BEGIN Page
Another argument is the authentication in ESP/AH should reject any
packet which doesn't come from the right node, so to check addresses
is both annoying (this removes flexibility) and unnecessary (crypto
is more powerful than access list).
I propose to add this question into SOI requirements.

   In that case, it doesn't matter which of the first three
   approaches an implementation takes because it shouldn't happen (and no
   useful attacks could exploit them).
   
=> we have to split attacks into attacks from address agility and attacks
from NAT traversal capability. BTW the second kind of attacks is not
only against IKE/SOI and I am writing an I-D about this.

   Where addresses are important is in the ESP and AH connections tunnelled or
   transported through IPsec SAs. ESP and AH are designed to "transparently"
   secure applications that use existing networking APIs and may trust data
   differently based on the IP address from which it originates (e.g. the Unix
   rtools). For any useful security to be provided, IKE is responsible for
   assuring that the authenticated identity corresponds to the IP address of
   SAs.
   
=> If you apply this to ESP/AH we come back to a previous point,
if you apply this to IKE then "road warriors" may not use IKE.

   How is this possible?

=> the question is more "is this desirable?"
   
   One way is by having the identities in certificates in fact be IP addresses
   rather than names as implied by the quoted text above. Systems may be
   deployed that way, but it would surprise me. More likely is that the
   "Policy Database" installed as part of IPsec configuration contains a table
   matching IP addresses to either public keys or the names that must appear
   in certificates used in IKE. How that policy database would be populated
   and maintained is one of the great remaining mysteries of IPsec. For
   firewall to firewall tunnels, manual configuration works, and I believe
   that's how people do it today. But for end to end IPsec to become routine,
   better techniques will need to be deployed and standardized. It's a much
   harder problem than any already solved in IPsec, so I don't expect progress
   soon. I certainly don't want to hold IKEv2 hostage to solving it.
   
=> IAB recommended to use names in place of addresses, and don't forget
cases like the "road warrior" one.
It seems we are going on the path to separate the identity from the address
but obviously we should not go too far or we'll open the door to new attacks.
Bit I disagree we shouldn't care. And there are many things we can do,
for instance use DNSsec or authentify IKE message headers.

   In tunnel mode, it's the inner IP addresses that must be authenticated.
   They are because they must match the traffic selectors and the traffic
   selectors must match the authenticated names from IKE and in the IPsec
   Policy Database. In tunnel mode, the outer IP addresses are like those of
   IKE... it doesn't matter what we do with them so long as we don't open
   ourselves to denial of service attacks.
   
=> I believe you aggree that today the issue is not really handled
(for instance many "mobile VPN" setups have no provision against
transient pseudo-NAT attacks) and, even more important, users have
no idea of what to do...
END Page
BEGIN Given data
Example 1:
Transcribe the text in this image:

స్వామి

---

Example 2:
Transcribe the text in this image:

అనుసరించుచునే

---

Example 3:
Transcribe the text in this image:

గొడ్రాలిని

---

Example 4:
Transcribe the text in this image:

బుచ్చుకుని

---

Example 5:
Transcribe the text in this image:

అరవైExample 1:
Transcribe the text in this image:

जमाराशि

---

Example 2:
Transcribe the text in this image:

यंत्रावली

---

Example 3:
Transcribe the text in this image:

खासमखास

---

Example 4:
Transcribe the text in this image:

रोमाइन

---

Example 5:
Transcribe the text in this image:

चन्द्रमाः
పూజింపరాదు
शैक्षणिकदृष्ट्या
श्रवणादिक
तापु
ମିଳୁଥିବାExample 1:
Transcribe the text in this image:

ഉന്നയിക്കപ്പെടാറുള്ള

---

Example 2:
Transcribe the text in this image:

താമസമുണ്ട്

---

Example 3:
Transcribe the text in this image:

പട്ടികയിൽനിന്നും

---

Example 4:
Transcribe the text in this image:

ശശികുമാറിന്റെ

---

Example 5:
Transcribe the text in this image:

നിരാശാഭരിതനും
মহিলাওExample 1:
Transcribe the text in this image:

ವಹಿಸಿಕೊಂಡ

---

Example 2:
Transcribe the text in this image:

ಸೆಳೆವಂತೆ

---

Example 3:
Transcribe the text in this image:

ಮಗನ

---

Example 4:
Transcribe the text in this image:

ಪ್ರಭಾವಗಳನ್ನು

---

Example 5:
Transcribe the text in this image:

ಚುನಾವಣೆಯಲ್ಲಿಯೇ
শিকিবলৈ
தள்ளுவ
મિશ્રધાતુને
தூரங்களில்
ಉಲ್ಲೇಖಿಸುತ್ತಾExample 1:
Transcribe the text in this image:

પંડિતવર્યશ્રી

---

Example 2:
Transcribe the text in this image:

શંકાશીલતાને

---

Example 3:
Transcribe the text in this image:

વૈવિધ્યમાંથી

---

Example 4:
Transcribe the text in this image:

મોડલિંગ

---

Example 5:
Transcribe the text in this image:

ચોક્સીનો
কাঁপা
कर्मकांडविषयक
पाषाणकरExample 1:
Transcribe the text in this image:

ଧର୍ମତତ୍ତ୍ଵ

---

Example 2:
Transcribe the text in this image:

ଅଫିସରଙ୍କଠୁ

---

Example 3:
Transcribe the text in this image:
END Given data
** Short exercise A **
Answer these questions using the IPsec discussion:
(i) Which two kinds of attacks does the writer say should be separated?
(ii) In tunnel mode, which IP addresses must be authenticated?
(iii) What works for firewall to firewall tunnels?
** Short exercise B **
Continue the IPsec discussion after its last sentence.

** Written response A **
(i) Attacks from address agility and attacks from NAT traversal capability.
(ii) The inner IP addresses.
(iii) Manual configuration.

** Written response B **
   In transport mode, it's the outer IP addresses that must be authenticated.
   This is tricky because they are not cryptographically protected. What
   should ESP or AH do if they receive a transport mode IP packet with IP
   addresses that don't match the traffic selectors? I believe the spec says
   they should throw them away.

=> yes, RFC 2401 5.2.1 has a MUST for this case.

   This will break transport mode SAs if they pass through address
   translation gateways.

=> IMHO this is a good property.

   I believe the right answer to
   this is to always use tunnel mode through address translation gateways.
   Proposals for tunneling through address translation gateways call for use
   of a special tunnel mode that is encapsulated in UDP.
   
=> UDP is another problem which doesn't come from NAT, but for not 1-1
mapping.

   IKEv2 explicitly supports Address Translation Gateways by *not*
   authenticating the outer IP addresses in IKE messages.

=> and this opens the door to the transient pseudo-NAT attack even
when it is known there is no NAT on the path. I am not against the
feature but against to get it by default (and perhaps always) without
proper considerations about consequences.

   This allows
   connections to work even though the outer IP addresses appear different to
   the two ends of the IKE (and presumably also ESP) SAs.
   
   It's not clear what we can or should do to provide better support for ATGs
   or Mobile IP, but I'm open to suggestions.
   
=> I believe we should both provide better support and better graduation
between what is accepted and consequences on possible attacks.
Perhaps the ipsec WG needs a mobility concern from IESG like the security
concerns received by the mobile-ip WG some times ago?

Thanks

Francis.Dupont@enst-bretagne.fr

PS: random ideas about support/attacks:
 - put the address in the identity and check it:
   no support, inflexible but very (too?) secure.
   (I believe this is supported by many IKE(v1) implementations today
    but only testing (or source reading) shows if the check is done)

 - put a FQDN in the identity and verify address->FQDN mapping via DNSsec:
   addresses can be changed if DNS is updated, rely on DNSsec deploiment.
   (perhaps supported by implementations which can get keys/certificates
    from DNS but is it from DNS or from DNSsec?)

 - spit "transport" addresses and identities, never check them but
   don't accept change:
   support NAT traversal but not NAT resets or mobility, vulnerable
   to transient pseudo-NAT attacks on multiple and two way messages
   (seems to be the IKEv2 default)

 - spit "transport" addresses and identities, protect IP headers and
   accept change between "phases":
   support of mobility but not of NAT traversal (i.e. this is the IPv6
   solution), no vulnerability
   (should be considered for SOI? note to put the (new) source address
    inside messages is enough to protect it, this makes "movements" more
    explicit too)

 - spit "transport" addresses and identities, no header protection,
   accept change between "phases":
   support of mobility and NAT traversal and NAT reset, vulnerable to
   transient pseudo-NAT attacks
   (if this is considered for SOI IMHO this should not be the default)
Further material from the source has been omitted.